現代へと受け継がれるスピリット│アルピーヌA110が辿ってきたヒストリー

1963年に登場したアルピーヌA110は世界屈指のラリーにおいて、数々の栄光を残してきた。2017年には新型A110として復活し、さらに2019年にはA110Sが誕生。そのボディ構造や性能には、今も変わることのない哲学が注ぎこまれている。

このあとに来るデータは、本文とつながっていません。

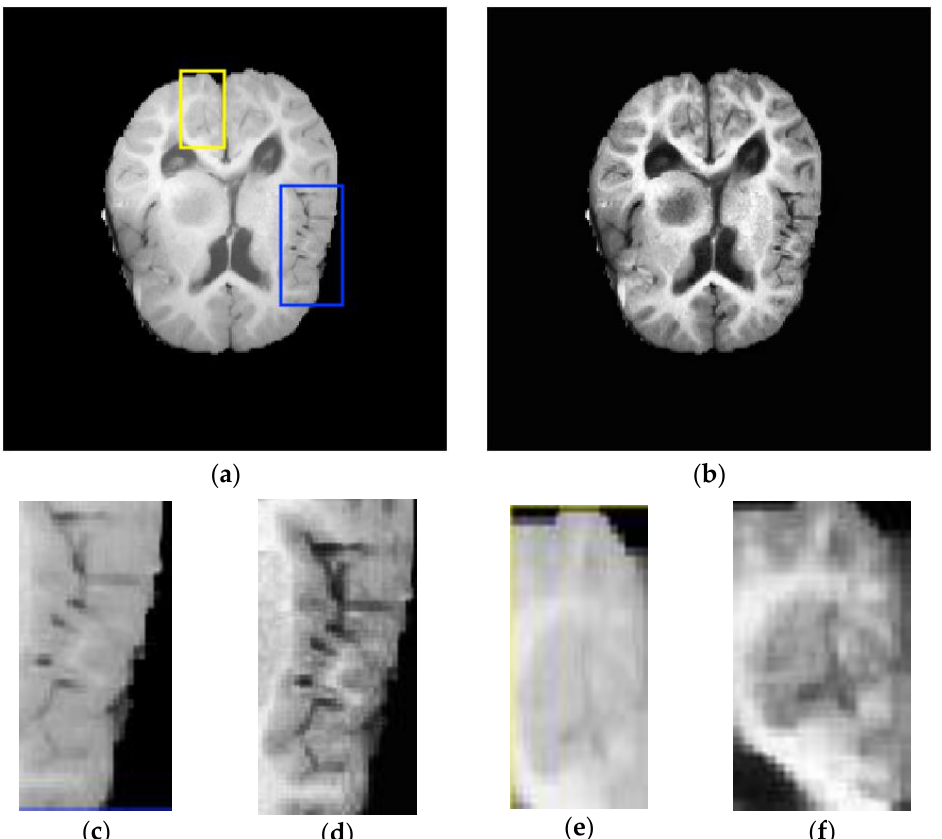
Figure 3. Several challenges (noise, blur effects, and INU artifacts) related to brain segmentation using MR modalities: ( a ) original blur, noisy, and INU slice; ( b ) the resultant slice after the enhancement process; ( c ) original blue line-bounded and magnified region; ( d ) the resultant blue-bounded and magnified region after enhancement process; ( e ) original yellow line-bounded and magnified region; ( f ) the resultant yellow-bounded and magnified region after enhancement process.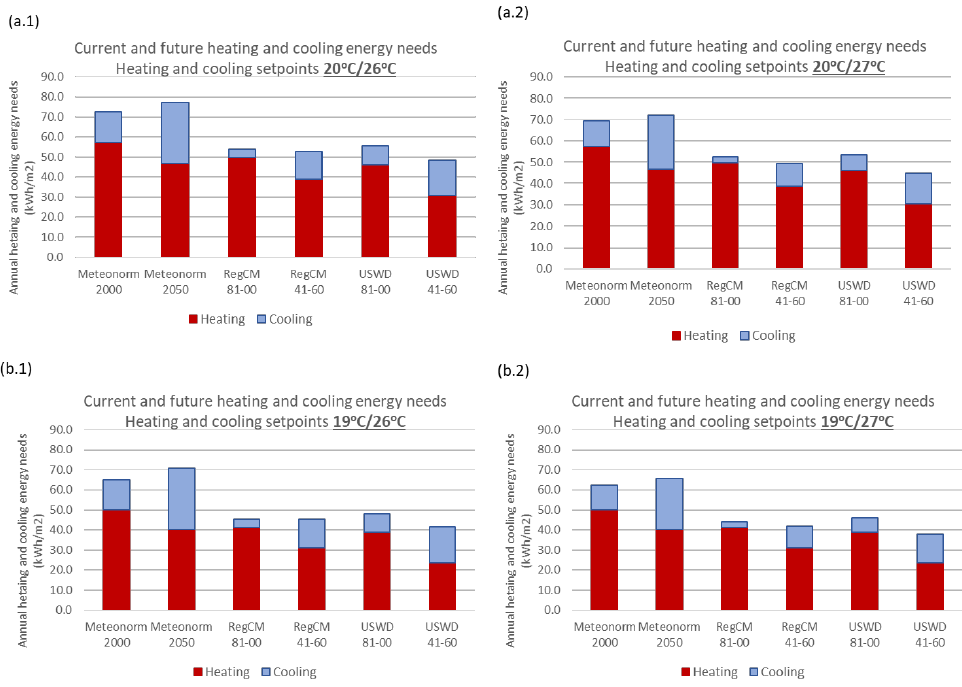
Figure 12. Current and future heating and cooling loads of the examined building unit for all the generated weather datasets and for the examined heating/cooling setpoints of ( a.1 ) 20 °C/26 °C, ( a.2 ) 20 °C /27 °C, ( b.1 ) 19 °C /26 °C and ( b.2 ) 19 °C /27 °C.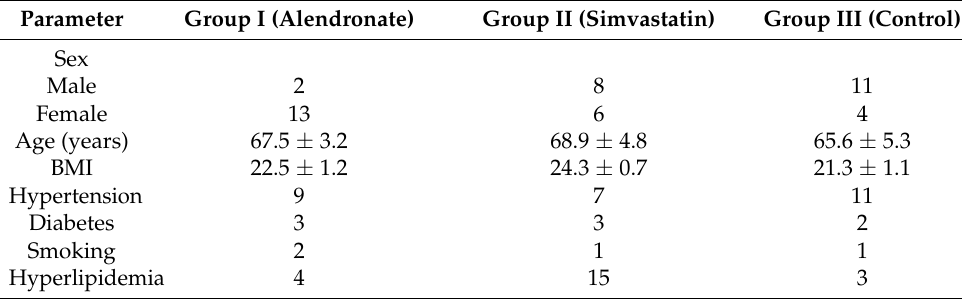
Table 1. Clinical data of patients according to group distribution. Parameter Group I (Alendronate) Group II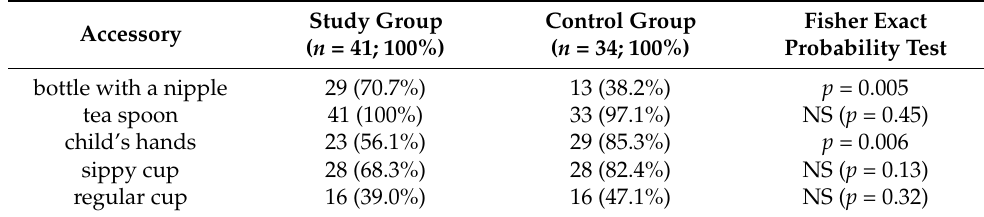
Table 9. Accessories used while feeding the child in the study group and the control group (question I/12).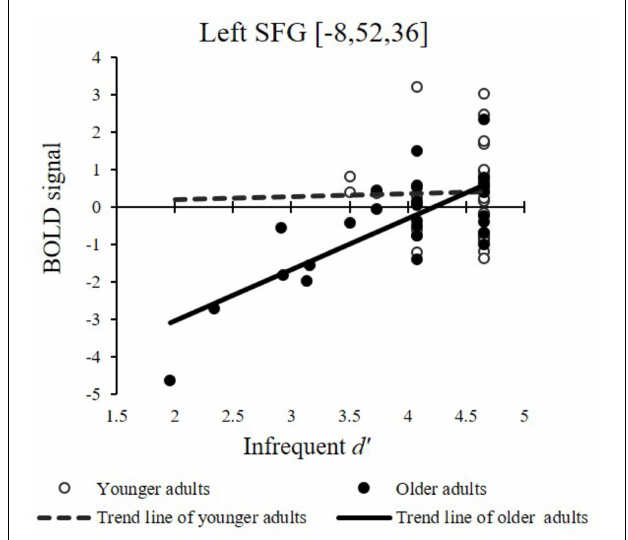
FIGURE 4 | Associations between individual infrequent d’ scores in the infrequent idiom vs. random condition and brain contrast responses in younger and older adults in the left Superior Frontal Gyrus showed significant whole-brain age difference in the neural-behavior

アルプス山脈を語源とするアルピーヌは、当時ルノーのディーラーを経営していた実業家でありラリードライバーでもあった、ジャン・レデレが1955年に創業したスポーツカーメーカーだ。RWDのルノー 4CVをベースに製作した、空力性能に優れたFRP製のオリジナルボディをまとったアルピーヌA106がフランスのアルペンラリー・クープデザルプやイタリアのミッレ ミリアなどで活躍し、一躍注目を集めることになる。
 
ジャン・レデレはルノーからの資金援助を受け、モータースポーツへも積極的に参加。60年代にはオリジナルの鋼管製シャシーにルノー ドフィン・ゴルディーニのエンジンを搭載したA108 が登場する。2シーター・クーペのほか、2+2のモデルなども作られた。フロントまわりのデザインにはこの頃から既にA110の面影が見てとれる。
 
1963年、ルノー8をベースとしたA110が誕生する。ブレーキは4輪ディスクに、リアサスペンションにはセミトレーリングアームを採用し、操縦性が向上した。時を同じくしてスポーツプロトタイプカーの開発にも着手し、ル・マン24時間レースにも参戦を開始。1966年にはアルピーヌA210で1位から3位までを独占し、耐久レースの世界でも存在感を増していく。
 
956ccではじまったA110は、のちに1100、1300、1500、1600と排気量を拡大していく。A110は軽量コンパクトなボディを武器にラリー界を席巻した。1971年に欧州選手権で勝利。73年には、それまで世界各地で行われていたラリーイベントがFIAによって一本化され、WRC(世界ラリー選手権)が始まった。その開幕戦となったモンテカルロ・ラリーでA110が見事に優勝。初年度となるその年の、マニュファクチャラーズタイトルを獲得している。A110は、1977年に生産が終了するまで多種多様なエンジンおよびモデルバリエーションが展開され、アルピーヌの代名詞となるモデルになった。
 
ビジネス面では1973年にルノー傘下となり、正式社名は「ソシエテ・デ・オートモビル・アルピーヌ・ルノー」となっている。フランス北西部のイギリス海峡に面した港町・ディエップでA110やA310、その後V6やA610といった市販モデルをはじめ、ル・マン用のレースカーなどもここで生産された。しかし、1995年にはアルピーヌブランドとしての量産モデルの歴史は一旦途絶えることになる。アルピーヌは黒衣となるもディエップの拠点で継続して、ルノーのスポーツブランドであるルノー・スポールのスピダーを皮切りにクリオRSやクリオV6、メガーヌRSなどの開発、生産を担当していた。そして現在の新型A110もこのディエップで生産されている。ルノー・スポールおよびアルピーヌにとってディエップが聖地と呼ばれる所以だ。